Climbing the corporate ladder

Being born with a severe hearing impairment did not prevent Vanessa Lamorre-Cargill from becoming Strategic Project Director at Sodexo. She tells how her disability influenced her career and how she was able to manage it.

Climbing the corporate ladder - Vanessa (525x505)

What obstacles have you had to deal with in your career so far?
Vanessa Lamorre-Cargill: “Some people have preconceived ideas about my disability: because I cannot use a phone easily, they think that working with me is complicated, or that my particular way of speaking makes conversation impossible. People often lack reliable information about disabilities, which can lead to biases. In terms of career progression, I had to work against many odds: not only do I have a disability but I am also a woman, and quite young to boot.  So if there is one thing that my professional path shows: it is that there are no limits, or at least not the ones we imagine.”

How did you overcome these limits?
VL-C: “One of my strengths is an ability to think out of the box. I have adopted Apple’s slogan as a way of life: ‘Think different’.  I am lucky to belong to the email, text messaging and chat generation. Video conferencing has made a real difference for me because I know how to read lips. Not all of Sodexo’s sites are yet equipped with this technology but the fact that I can now use it is testament to Sodexo’s forward thinking.”

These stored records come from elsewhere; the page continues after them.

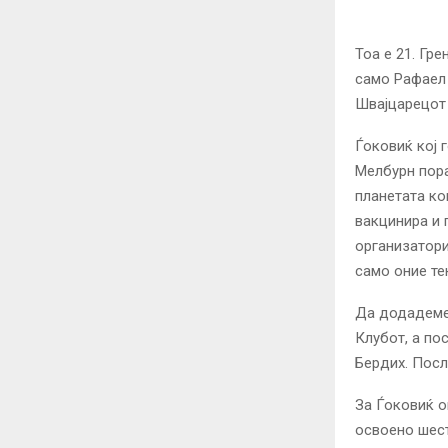
Тоа е 21. Гр
само Рафаел 
Швајцарецот
Ѓоковиќ кој 
Мелбурн пора
планетата ко
вакцинира и 
организатори
само оние те
Да додадеме 
Клубот, а по
Бердих. Посл
За Ѓоковиќ о
освоено шест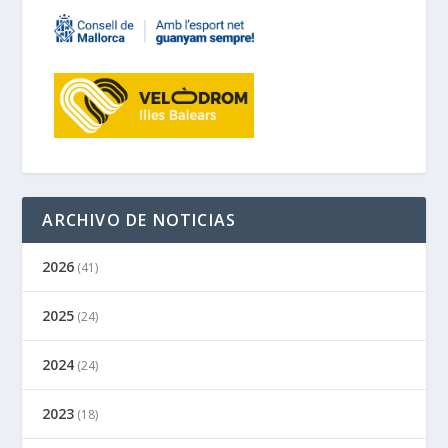
ARCHIVO DE NOTICIAS
2026
(41)
2025
(24)
2024
(24)
2023
(18)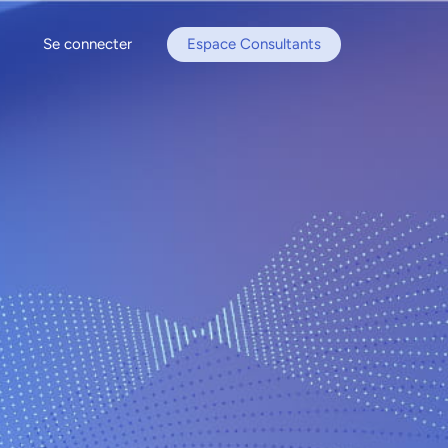
Se connecter
Espace Consultants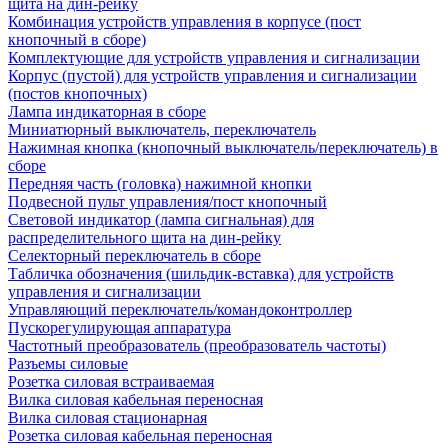
щита на дин-рейку
Комбинация устройств управления в корпусе (пост
кнопочный в сборе)
Комплектующие для устройств управления и сигнализации
Корпус (пустой) для устройств управления и сигнализации
(постов кнопочных)
Лампа индикаторная в сборе
Миниатюрный выключатель, переключатель
Нажимная кнопка (кнопочный выключатель/переключатель) в
сборе
Передняя часть (головка) нажимной кнопки
Подвесной пульт управления/пост кнопочный
Световой индикатор (лампа сигнальная) для
распределительного щита на дин-рейку
Селекторный переключатель в сборе
Табличка обозначения (шильдик-вставка) для устройств
управления и сигнализации
Управляющий переключатель/командоконтроллер
Пускорегулирующая аппаратура
Частотный преобразователь (преобразователь частоты)
Разъемы силовые
Розетка силовая встраиваемая
Вилка силовая кабельная переносная
Вилка силовая стационарная
Розетка силовая кабельная переносная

In what other way did Sodexo help you progress?
VL-C: “I was initially lucky because the person who recruited me was attuned to the issue of disability, being himself slightly hearing impaired. He was more interested in finding ways to effectively work together than focusing on my disability. I soon realized that one of Sodexo’s strengths is its capacity to welcome people like me. ‘OK, she has a hearing impairment, so what can we do to help?’ This kind of flexibility is rare in large companies which is one of the reasons why I work here.”

Where do your strength and obvious motivation come from?
VL-C: “I was 8 years old when I read the book ‘The Story of My Life’, whose American author, Helen Keller, was mute, deaf and blind. I was really impressed by her story; that in the end, she could speak in front of large crowds despite her hearing impairment. I thought one day I would do the same. I think it is essential to promote stories like hers because there are many people who live with a disability and we need to tell them that it is possible to be successful despite the odds and that they should never give up until they come through, because everything is possible when you keep your mind wide open.”